Operational data: A 2016 Department of Justice Office of the Inspector General review of 14 contract prisons compared with 14 Bureau of Prisons institutions over fiscal years 2011 through 2014 found that contract prisons had higher rates of inmate-on-inmate and inmate-on-staff assaults, more frequent lockdowns and inmate disciplinary findings, elevated rates of selected grievance categories, and confiscated approximately eight times as many contraband cell phones per capita.
First 100 days
Day one. The administration reissues the substance of Executive Order 14006, directing the Attorney General not to renew or enter contracts for privately operated criminal detention facilities, and extends the prohibition to Immigration and Customs Enforcement detention by separate order. The Bureau of Prisons and U.S. Marshals Service halt renewal of all expiring contracts.
Day thirty. The Department of Justice and Department of Homeland Security publish a registry of every active federal incarceration or detention contract, including contractor, facility location, contract value, per-diem rate, occupancy guarantee, and inspection history. The Attorney General identifies contracts that can be terminated for cause based on documented contractual breaches.
Day ninety.

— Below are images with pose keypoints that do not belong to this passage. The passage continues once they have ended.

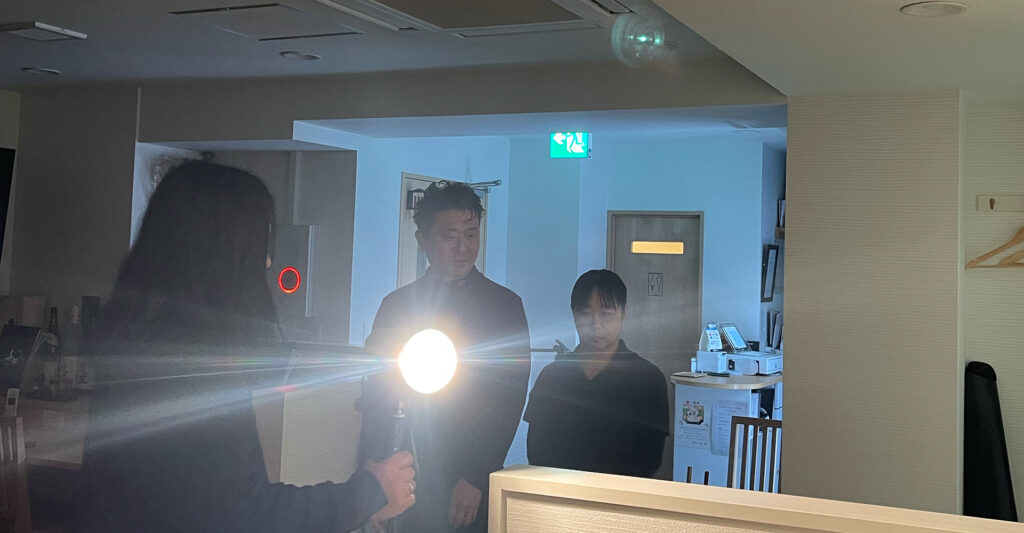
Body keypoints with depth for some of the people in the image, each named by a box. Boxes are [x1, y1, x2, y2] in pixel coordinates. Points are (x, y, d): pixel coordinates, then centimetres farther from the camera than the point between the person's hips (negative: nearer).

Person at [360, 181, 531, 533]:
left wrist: (476, 479, -11)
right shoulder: (395, 306, 6)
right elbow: (375, 398, 6)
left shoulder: (505, 305, 0)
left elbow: (510, 400, -5)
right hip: (402, 482, 2)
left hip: (473, 490, -2)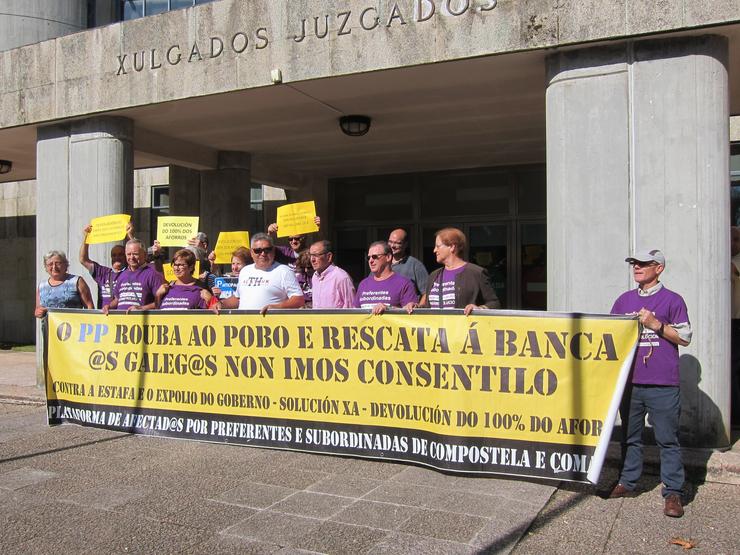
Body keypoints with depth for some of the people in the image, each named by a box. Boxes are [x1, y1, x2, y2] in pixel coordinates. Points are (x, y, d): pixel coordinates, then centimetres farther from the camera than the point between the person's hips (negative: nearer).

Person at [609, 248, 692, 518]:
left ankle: (673, 492, 9)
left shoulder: (672, 300, 0)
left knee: (667, 439, 1)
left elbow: (685, 337, -2)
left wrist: (656, 325, -12)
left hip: (662, 384, -4)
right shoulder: (624, 300, 12)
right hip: (629, 381, 5)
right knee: (630, 436, 15)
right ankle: (627, 483, 25)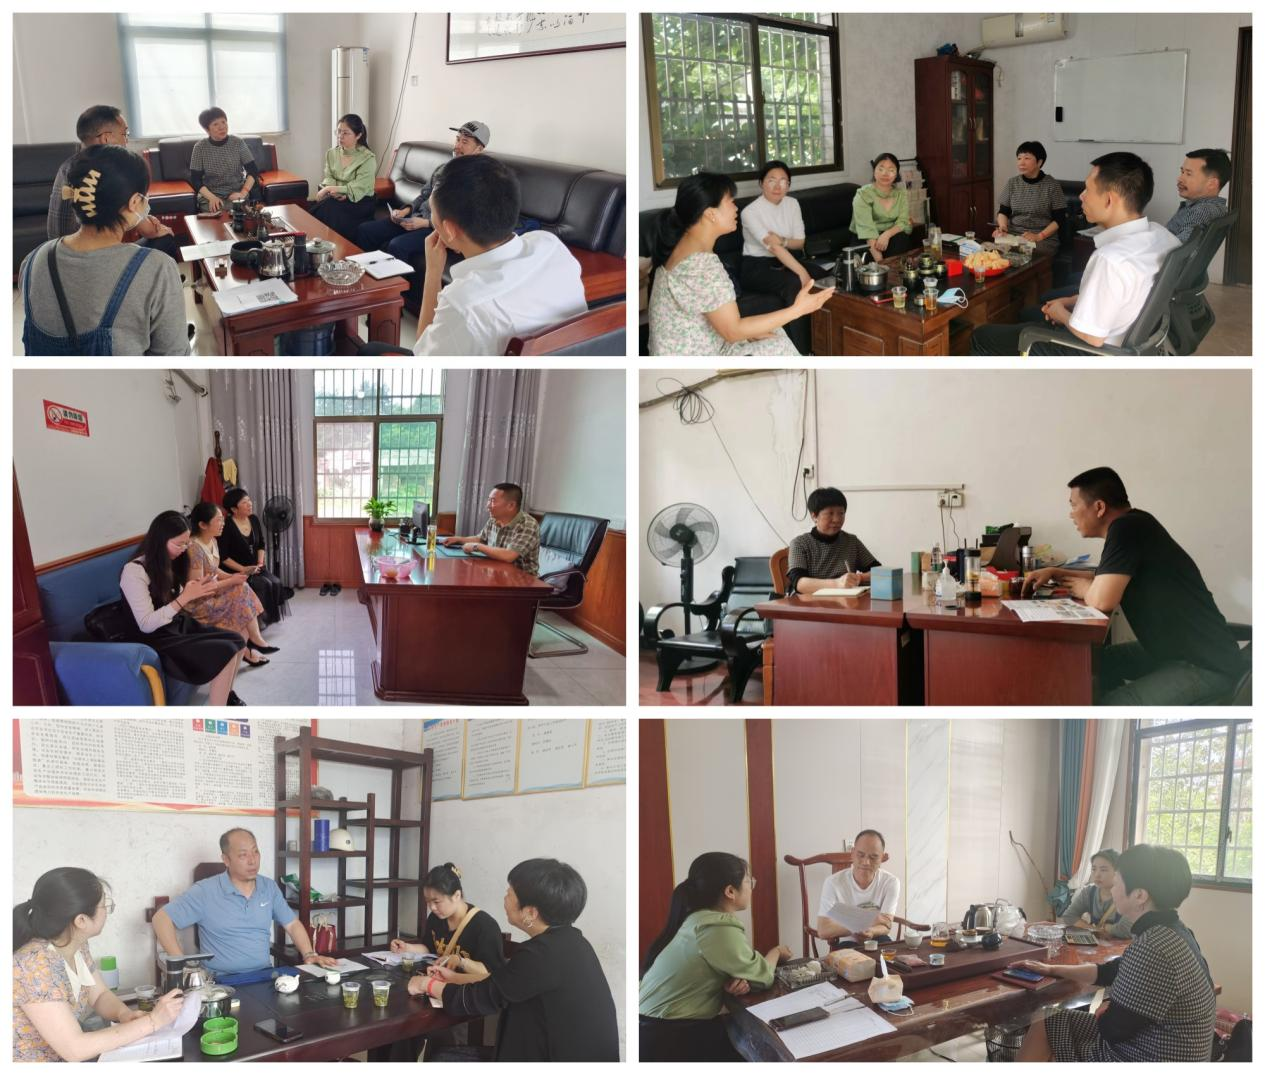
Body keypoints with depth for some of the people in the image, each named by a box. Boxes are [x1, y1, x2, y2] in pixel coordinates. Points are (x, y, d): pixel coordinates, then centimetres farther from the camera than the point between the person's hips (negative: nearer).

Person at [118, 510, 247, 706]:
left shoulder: (167, 563, 7)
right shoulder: (134, 571, -20)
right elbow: (146, 624, -23)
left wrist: (197, 592, -8)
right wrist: (185, 597, -24)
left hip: (180, 626, 9)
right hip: (158, 640, -9)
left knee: (236, 640, -4)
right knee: (225, 652, -22)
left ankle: (226, 694, 19)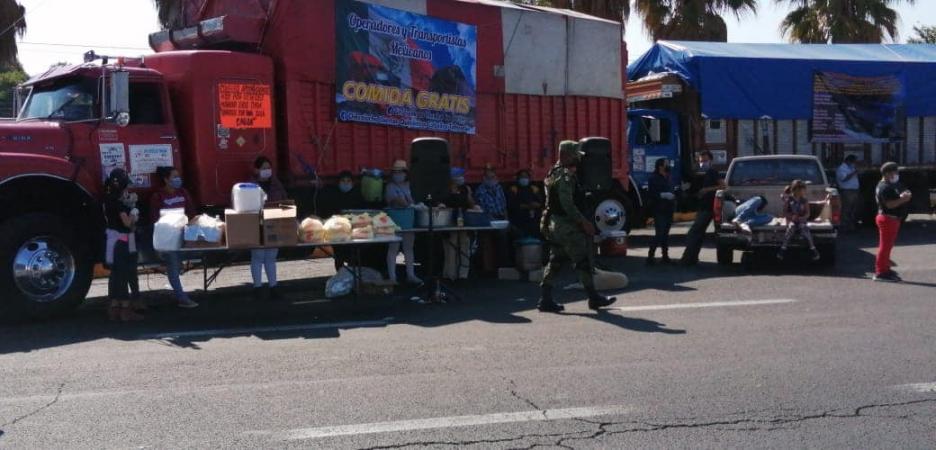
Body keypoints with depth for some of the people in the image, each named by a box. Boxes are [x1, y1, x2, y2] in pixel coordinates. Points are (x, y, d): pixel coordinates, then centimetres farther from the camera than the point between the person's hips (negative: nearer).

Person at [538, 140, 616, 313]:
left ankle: (545, 300, 9)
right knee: (582, 260, -2)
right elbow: (568, 205, -23)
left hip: (554, 224, 10)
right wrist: (584, 222, -18)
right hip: (566, 225, -10)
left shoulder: (553, 173, 16)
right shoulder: (565, 176, -17)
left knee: (555, 261, 10)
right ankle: (594, 298, 6)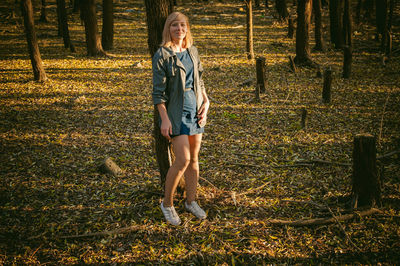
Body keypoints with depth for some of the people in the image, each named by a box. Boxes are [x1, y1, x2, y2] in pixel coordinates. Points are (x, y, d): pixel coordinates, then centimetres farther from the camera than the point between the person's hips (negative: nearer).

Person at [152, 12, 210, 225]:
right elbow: (158, 90, -12)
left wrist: (206, 103, 1)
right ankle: (167, 203, 8)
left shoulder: (192, 51, 8)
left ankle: (191, 201, 25)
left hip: (195, 109, 6)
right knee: (183, 160, -12)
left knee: (194, 158, 10)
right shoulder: (162, 55, -10)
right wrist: (164, 119, -18)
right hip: (175, 112, -6)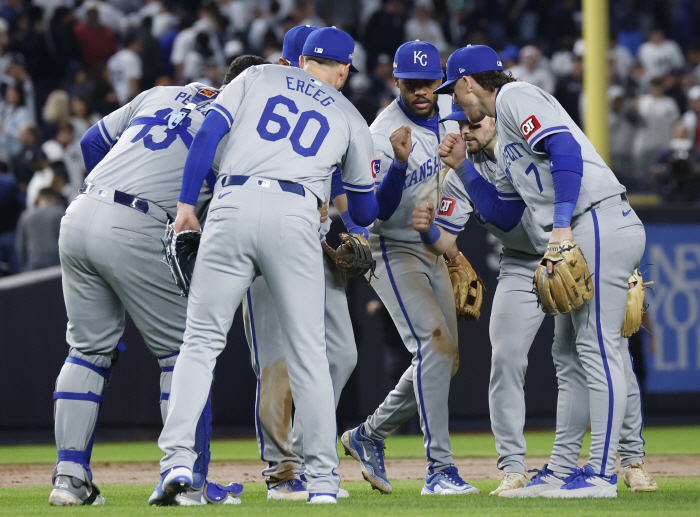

The President signs the End For-Profit Prisons Act, extended to cover Immigration and Customs Enforcement detention. The statute phases out federal private incarceration and detention contracts on a defined timeline, voids occupancy guarantee clauses, and federalizes correctional and detention staff at acquired facilities.
Effect of the prohibition
A statutory prohibition on private operation of federal incarceration and detention removes the contractual financial incentive to maintain occupancy when the underlying detained population would otherwise decline. Federalization places correctional and detention staffing under the merit-system protections of the Civil Service Reform Act of 1978 (5 U.S.C. § 2301) and within the federal collective bargaining framework. Facilities currently outside the standard Office of the Inspector General inspection cadence applied to Bureau of Prisons institutions become subject to it.